Sorry, GitHub mishandled image attachment.

Screenshot 2021-01-29 at 5 54 43 PM

This and the Wikipedia article on grammatical gender concur on common gender.

Is there an example or a source that confirms “m/f” is a thing outside of legacy data we’re working with? Is there a clear definition that describes what this abbreviation stands for?

ronaldtse commented 3 years ago

Is there an example or a source that confirms “m/f” is a thing outside of legacy data we’re working with? Is there a clear definition that describes what this abbreviation stands for?

These are real examples requested by IEC:

internaute, m/f [IEV 732-09-05] responsable de sécurité laser, m/f [IEC 60825-1:2014, 3.50]

The IEV today does not contain m/f because their software can't handle it. That's why they have requested this to be added to Glossarist -- they want to use m/f.

Anyway, the IEC clarification is clear, they consider m/f to be "m or f" and not a "common gender". How we model it internally is of course another story. I think an array holding m and f is a reasonable choice.

strogonoff commented 3 years ago

By “example” I meant an authoritative example from somewhere else more reliable. We know the data and its schema that we’re working with here are not very precise and contain mistakes. I imagine we want to avoid simply “cargo culting” it and crafting our schema to perpetuate imprecise definitions.

Imagine we have a tooltip that precisely explains to a reader what “m/f” means. What goes there? Where will we link the user for authoritative explanation? I have this bit of information for “common”, since this is featured in other dictionaries, but I don’t have this for “m/f”.

strogonoff commented 3 years ago

Here are two examples of how French dictionaries describe words that are “masculine or feminine”:

Screenshot 2021-01-29 at 6 42 52 PM Screenshot 2021-01-29 at 6 42 51 PM

Note the “n. m. sing. et n. f. pl.”

strogonoff commented 3 years ago

Current status:

  1. Some languages (such as Spanish and Russian) have a specifically defined common gender, used to denote nouns that can be used in a sentence equally well regardless of whether the sentence expects a masculine or a feminine noun in that place.

  2. Other languages (like French) use different ways of describing how a word behaves across genders from grammatical standpoint, and it is neither “common gender” nor a list of genders.

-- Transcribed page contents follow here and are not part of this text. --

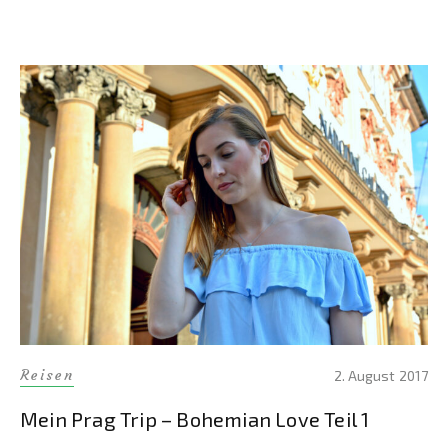
Reisen
2. August 2017
Mein Prag Trip – Bohemian Love Teil 1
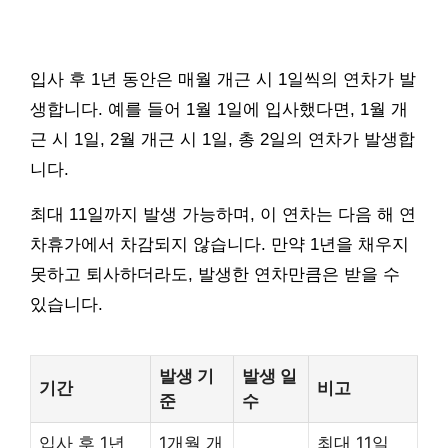
입사 후 1년 동안은 매월 개근 시 1일씩의 연차가 발
생합니다. 예를 들어 1월 1일에 입사했다면, 1월 개
근 시 1일, 2월 개근 시 1일, 총 2일의 연차가 발생합
니다.
최대 11일까지 발생 가능하며, 이 연차는 다음 해 연
차휴가에서 차감되지 않습니다. 만약 1년을 채우지
못하고 퇴사하더라도, 발생한 연차만큼은 받을 수
있습니다.
발생 기
발생 일
기간
비고
준
수
입사 후 1년
1개월 개
최대 11일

  3. We can continue using “common” in our model and special-case output it as “masculine or feminine” in French only, but that would not cover more complex cases like the above.

  4. Otherwise, the most feasible way that I see of representing this right now without resorting to per-language schemas is with a freeform string (which can to a degree be validated automatically with programmatically defined constraints, but ultimately validated manually by customer organization’s linguist).

  5. Epicene gender doesn’t seem to enter the picture here, not pertaining to grammatical usage of the word as much as its meaning.

ronaldtse commented 3 years ago

I have requested assistance from a French linguist. Let's see what he says.